Nairobi News


JamboPay threatens to end contract with City Hall

Electronic revenue collection firm, JamboPay has threatened to end its contract with City Hall citing repeated political intimidation and failure by the county to honour terms of the contract.

This comes amid disquiet among a section of Nairobi MCAs who are accusing the company of making City Hall incur revenue losses and abetting corruption.

JamboPay was contracted by City Hall to collect revenue on its behalf and automate all its revenue streams.  The contract runs up to April 2019.

Chief executive officer Danson Muchemi, in a letter to Governor Mike Sonko, has called for an end to the incessant intimidation and unwarranted attacks on the company by a section of political actors or else they withdraw their services to the county.


Mr Muchemi also raised issues with delayed payment of service fees to the firm and repeated failure by City Hall to honour terms of their contract.

“JamboPay is committed to supporting your agenda to transform Nairobi County through the provision of an efficient electronic payment service e-jijiPAY. We are however facing serious challenges that the letter serves to bring to your attention.

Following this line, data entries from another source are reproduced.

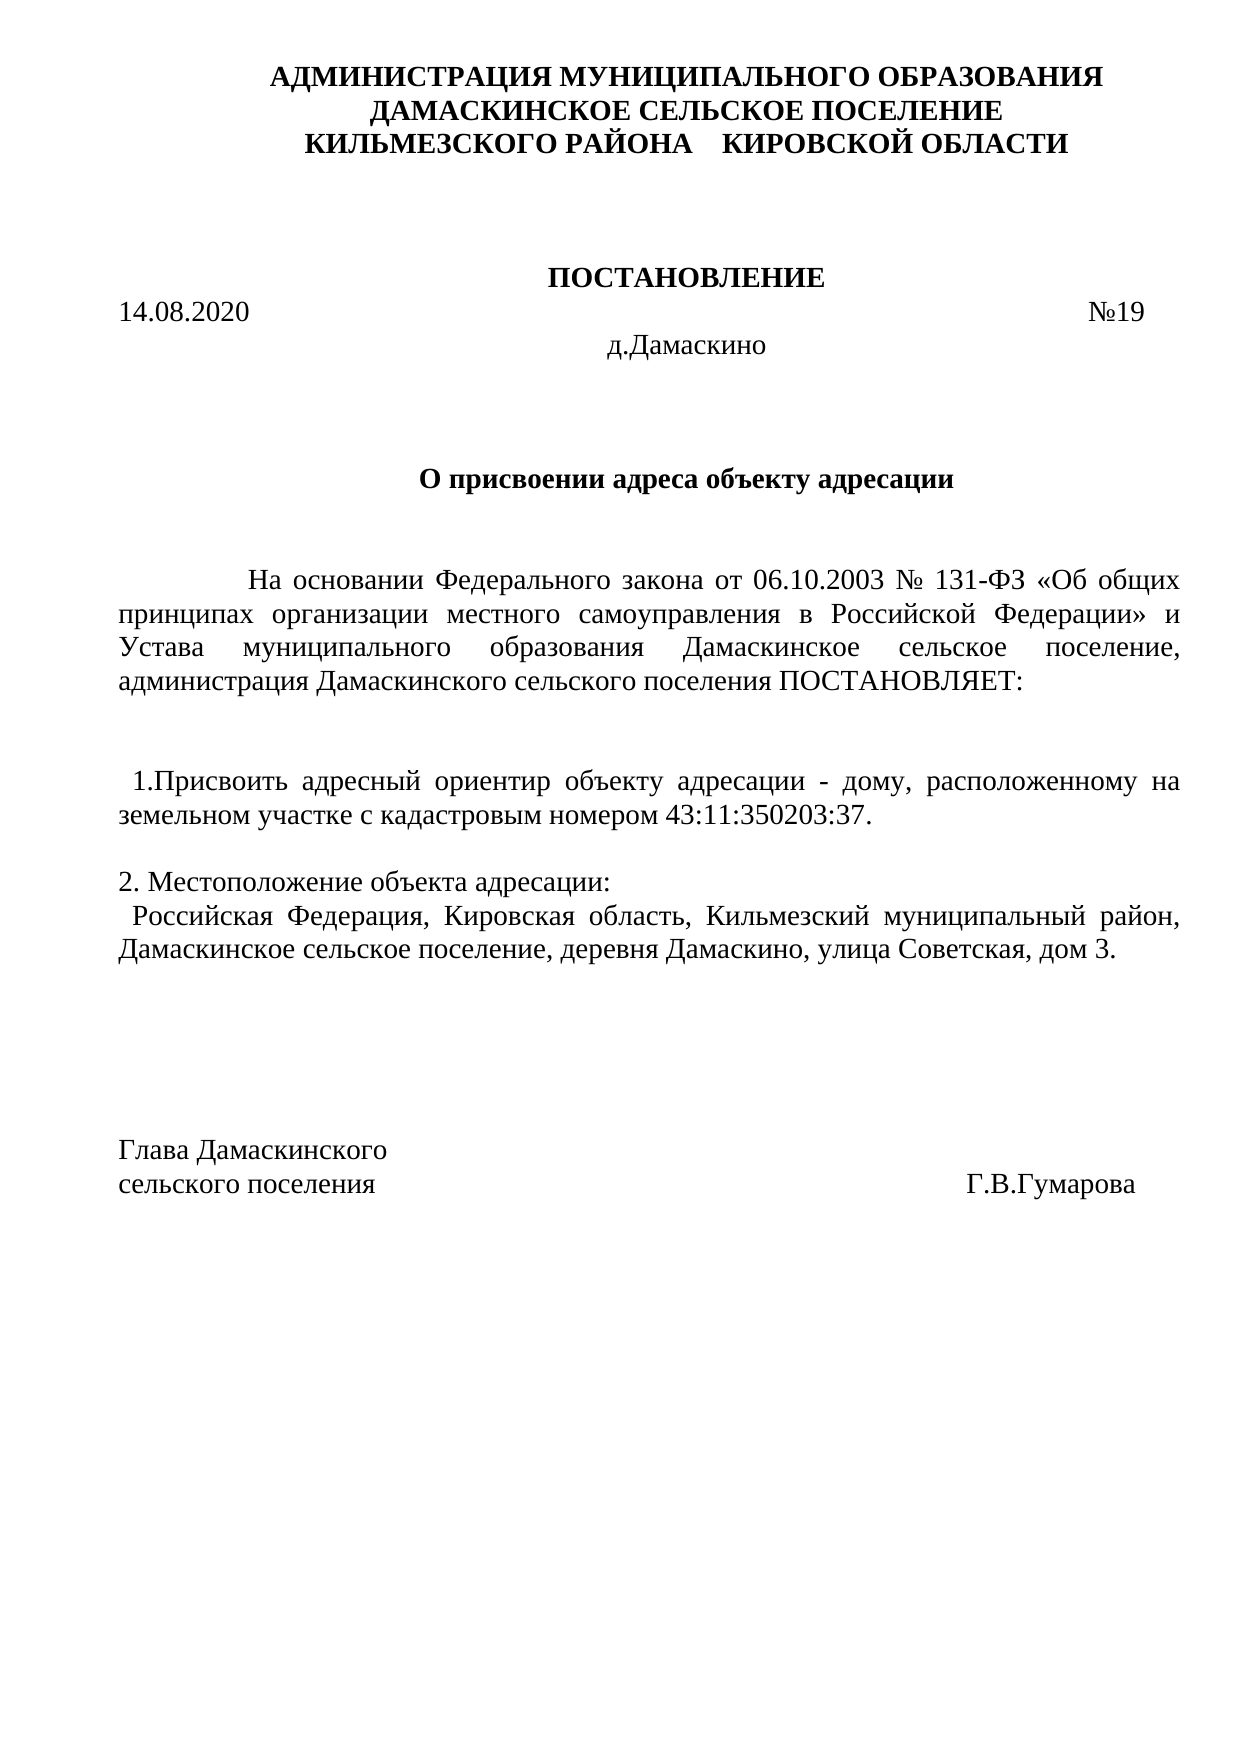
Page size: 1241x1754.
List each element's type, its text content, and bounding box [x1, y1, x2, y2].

text Глава Дамаскинского [118, 1132, 1181, 1166]
text д.Дамаскино [118, 327, 1181, 361]
text 1.Присвоить адресный ориентир объекту адресации - дому, расположенному на земельном участке с кадастровым номером 43:11:350203:37. [118, 763, 1181, 831]
text сельского поселения Г.В.Гумарова [118, 1166, 1181, 1199]
text АДМИНИСТРАЦИЯ МУНИЦИПАЛЬНОГО ОБРАЗОВАНИЯ [118, 59, 1181, 93]
text 14.08.2020 №19 [118, 294, 1181, 327]
text КИЛЬМЕЗСКОГО РАЙОНА КИРОВСКОЙ ОБЛАСТИ [118, 126, 1181, 160]
text На основании Федерального закона от 06.10.2003 № 131-ФЗ «Об общих принципах организации местного самоуправления в Российской Федерации» и Устава муниципального образования Дамаскинское сельское поселение, администрация Дамаскинского сельского поселения ПОСТАНОВЛЯЕТ: [118, 562, 1181, 696]
text 2. Местоположение объекта адресации: [118, 864, 1181, 898]
text О присвоении адреса объекту адресации [118, 462, 1181, 495]
text ПОСТАНОВЛЕНИЕ [118, 260, 1181, 294]
list Российская Федерация, Кировская область, Кильмезский муниципальный район, Дамаскинское сельское поселение, деревня Дамаскино, улица Советская, дом 3. [118, 898, 1181, 965]
text ДАМАСКИНСКОЕ СЕЛЬСКОЕ ПОСЕЛЕНИЕ [118, 93, 1181, 126]
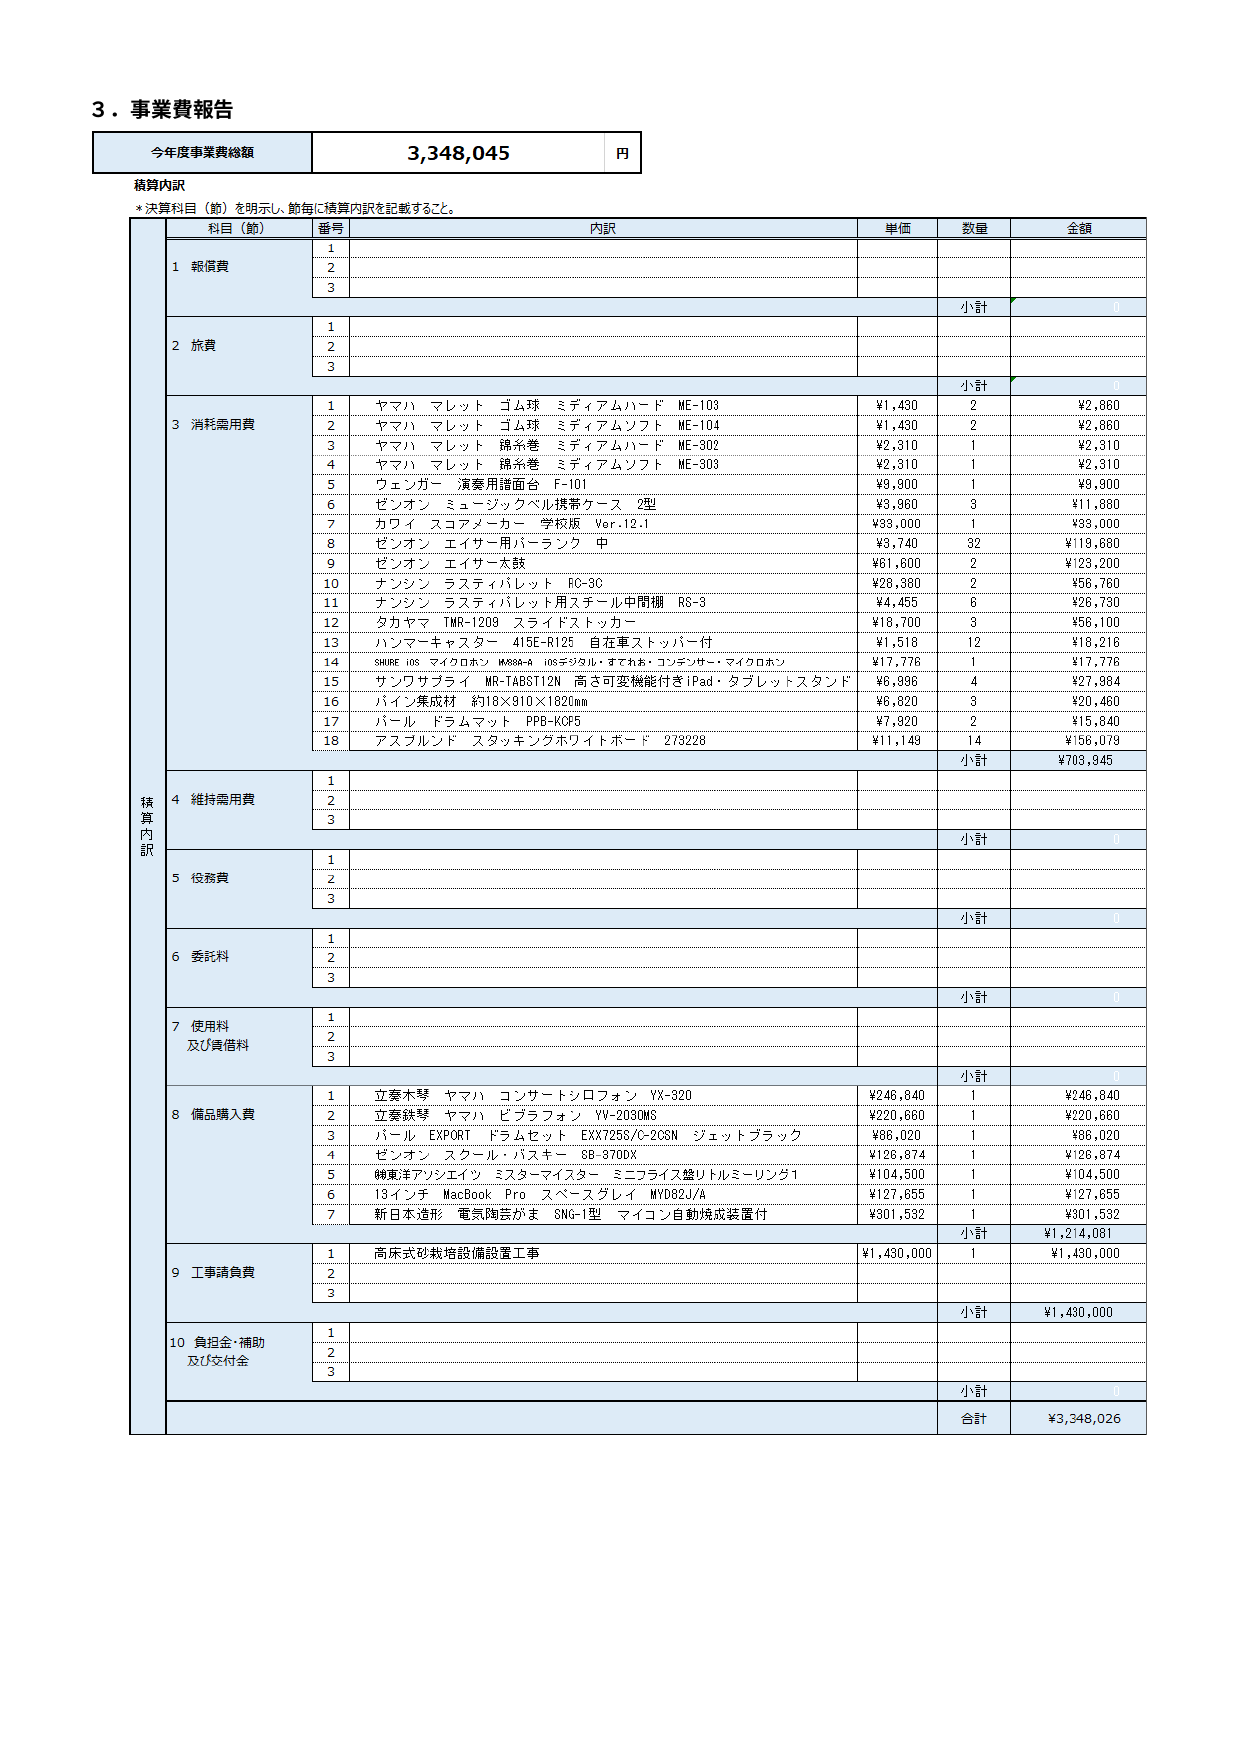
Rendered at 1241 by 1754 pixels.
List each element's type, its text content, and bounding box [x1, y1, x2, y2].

picture [88, 127, 1147, 1435]
text ３．事業費報告 [89, 89, 1152, 127]
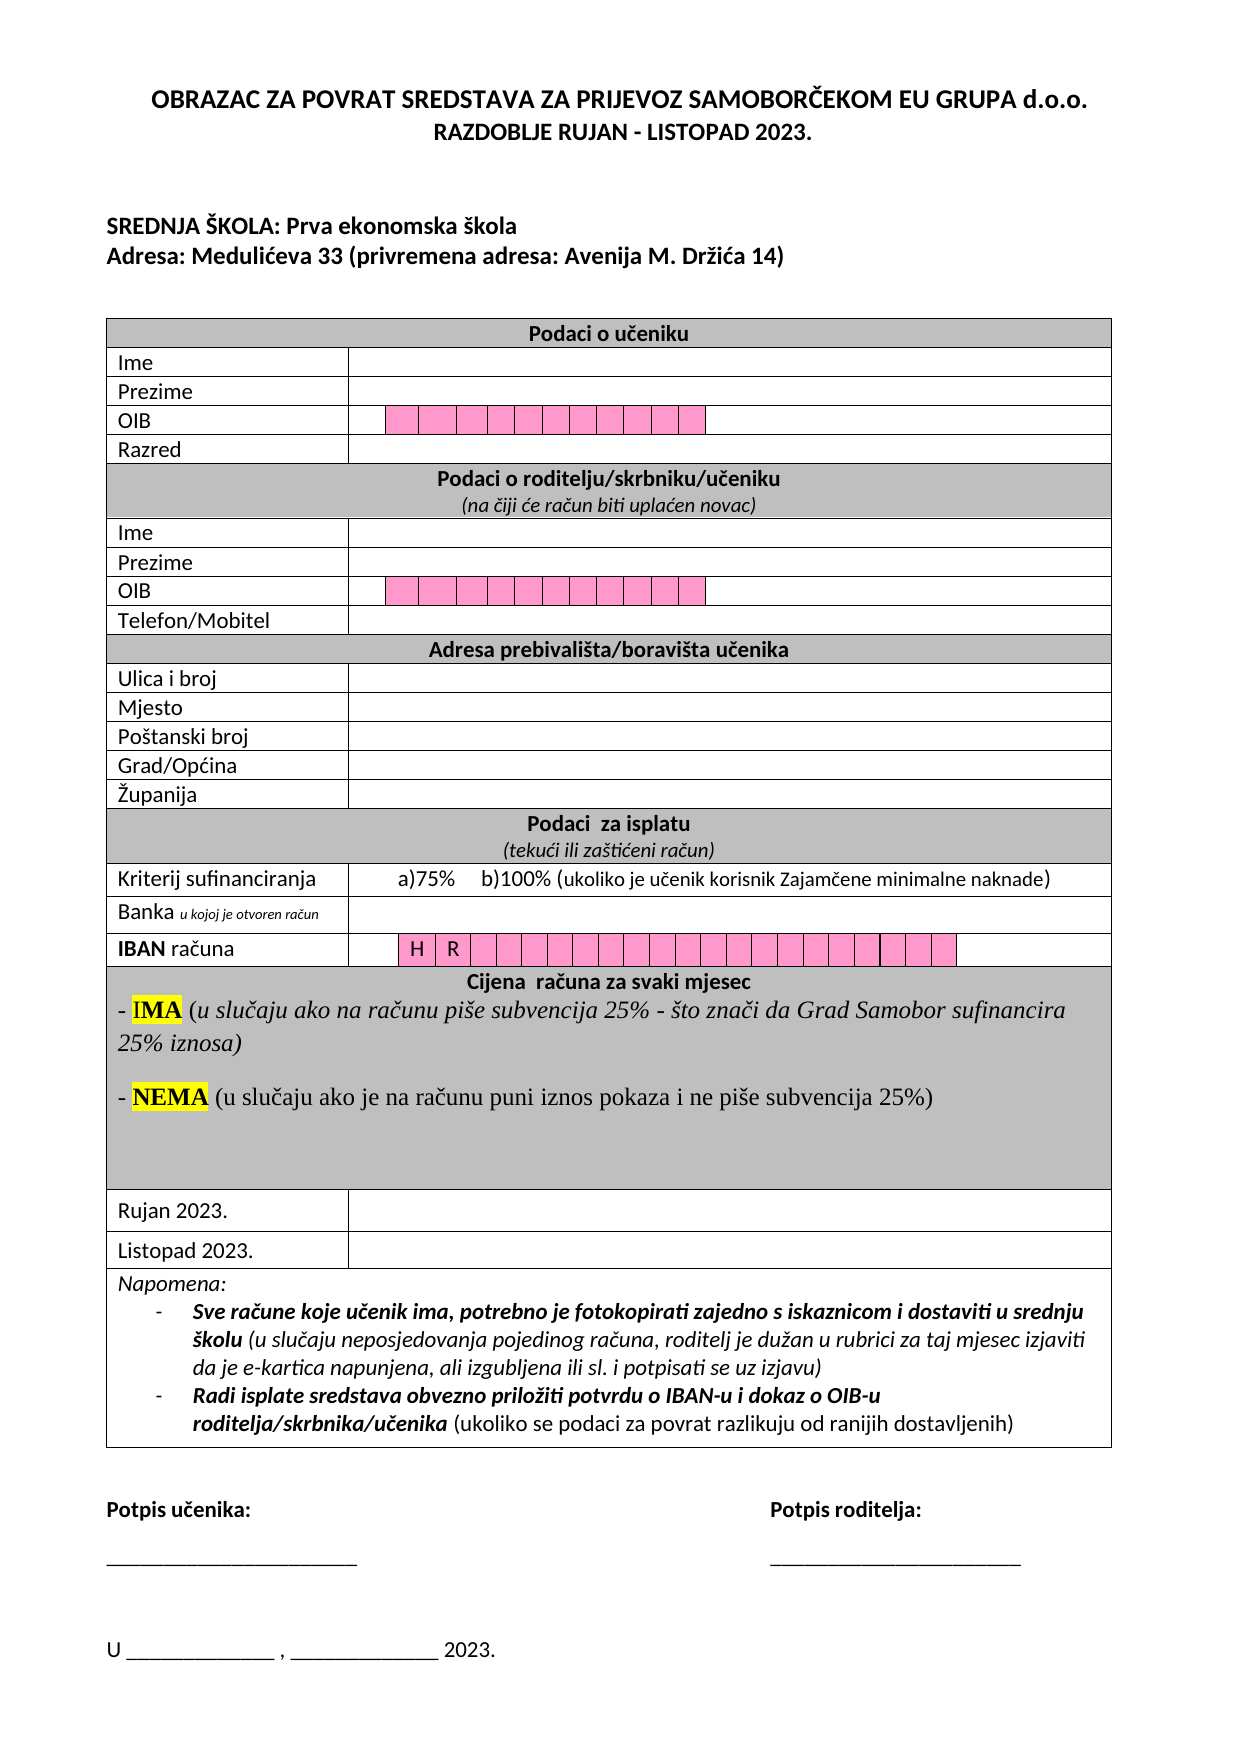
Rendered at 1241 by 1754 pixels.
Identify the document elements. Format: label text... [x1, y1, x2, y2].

“This is to request your speedy intervention to protect the City’s revenue collection failure to which may have a negative impact on the revenue performance. Please note that the failure to address the above may lead to the withdrawal of our services to the city, ” read the letter addressed to the governor’s office, signed by Mr Muchemi and dated February 26.


Early this month, while appearing before Nairobi Assembly’s Public Accounts Committee, former Finance and Planning executive Ms Veska Kangogo called for an alternative way of revenue collection, claiming JamboPay had made the county incur huge revenue losses due to frequent breakdown of the online system.

He estimated City Hall lost an average of Sh18 million daily.

Mr Muchemi denied the claim, saying revenue losses were due to recurrent network fluctuations, power outages at City Hall and weak enforcement mechanism by staff.